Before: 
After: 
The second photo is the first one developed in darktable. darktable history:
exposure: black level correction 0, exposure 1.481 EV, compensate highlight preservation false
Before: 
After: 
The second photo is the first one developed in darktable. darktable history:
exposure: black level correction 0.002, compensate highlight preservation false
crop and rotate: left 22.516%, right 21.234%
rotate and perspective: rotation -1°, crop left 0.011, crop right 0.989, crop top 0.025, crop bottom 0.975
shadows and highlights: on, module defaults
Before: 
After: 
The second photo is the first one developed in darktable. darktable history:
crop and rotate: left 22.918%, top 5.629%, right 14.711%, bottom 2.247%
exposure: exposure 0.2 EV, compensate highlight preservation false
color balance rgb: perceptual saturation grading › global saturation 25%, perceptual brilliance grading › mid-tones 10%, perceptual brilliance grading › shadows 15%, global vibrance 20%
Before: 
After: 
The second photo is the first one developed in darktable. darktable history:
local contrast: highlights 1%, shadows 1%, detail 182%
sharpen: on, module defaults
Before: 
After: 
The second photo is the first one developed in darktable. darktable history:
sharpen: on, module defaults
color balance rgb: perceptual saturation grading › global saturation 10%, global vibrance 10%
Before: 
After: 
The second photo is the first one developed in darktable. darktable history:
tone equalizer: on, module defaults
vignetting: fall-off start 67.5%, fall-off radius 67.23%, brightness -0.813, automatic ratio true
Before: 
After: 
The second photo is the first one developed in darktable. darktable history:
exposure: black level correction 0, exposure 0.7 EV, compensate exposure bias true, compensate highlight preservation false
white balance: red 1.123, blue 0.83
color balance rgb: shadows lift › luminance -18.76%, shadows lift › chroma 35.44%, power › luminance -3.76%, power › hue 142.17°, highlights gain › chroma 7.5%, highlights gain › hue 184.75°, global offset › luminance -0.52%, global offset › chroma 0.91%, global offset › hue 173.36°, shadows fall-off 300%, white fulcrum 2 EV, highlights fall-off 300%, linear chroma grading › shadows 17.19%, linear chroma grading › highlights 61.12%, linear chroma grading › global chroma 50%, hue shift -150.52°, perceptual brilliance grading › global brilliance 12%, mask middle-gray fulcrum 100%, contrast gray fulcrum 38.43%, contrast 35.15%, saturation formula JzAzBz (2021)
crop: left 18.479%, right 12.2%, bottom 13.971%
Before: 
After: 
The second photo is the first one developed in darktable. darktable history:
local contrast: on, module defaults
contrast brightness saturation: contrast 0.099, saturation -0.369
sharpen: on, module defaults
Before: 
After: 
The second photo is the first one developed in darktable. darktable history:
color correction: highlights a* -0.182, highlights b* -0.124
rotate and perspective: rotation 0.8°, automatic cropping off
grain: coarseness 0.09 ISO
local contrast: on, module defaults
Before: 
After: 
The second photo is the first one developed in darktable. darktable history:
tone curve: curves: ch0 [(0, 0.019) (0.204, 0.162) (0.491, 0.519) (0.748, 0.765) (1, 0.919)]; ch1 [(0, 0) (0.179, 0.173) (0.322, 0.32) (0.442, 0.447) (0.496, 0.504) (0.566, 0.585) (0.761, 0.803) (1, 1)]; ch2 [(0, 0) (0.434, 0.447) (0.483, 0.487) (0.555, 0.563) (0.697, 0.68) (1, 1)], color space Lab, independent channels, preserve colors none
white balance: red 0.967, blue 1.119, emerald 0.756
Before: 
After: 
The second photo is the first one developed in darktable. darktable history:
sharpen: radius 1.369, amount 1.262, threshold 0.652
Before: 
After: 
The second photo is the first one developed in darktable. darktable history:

* * *

Problem statement. Duplicate the rows above, from the first row through the line containing "shadows and highlights: on, module defaults", including both ends, with each line unchanged.

Worked answer.
Before: 
After: 
The second photo is the first one developed in darktable. darktable history:
exposure: black level correction 0, exposure 1.481 EV, compensate highlight preservation false
Before: 
After: 
The second photo is the first one developed in darktable. darktable history:
exposure: black level correction 0.002, compensate highlight preservation false
crop and rotate: left 22.516%, right 21.234%
rotate and perspective: rotation -1°, crop left 0.011, crop right 0.989, crop top 0.025, crop bottom 0.975
shadows and highlights: on, module defaults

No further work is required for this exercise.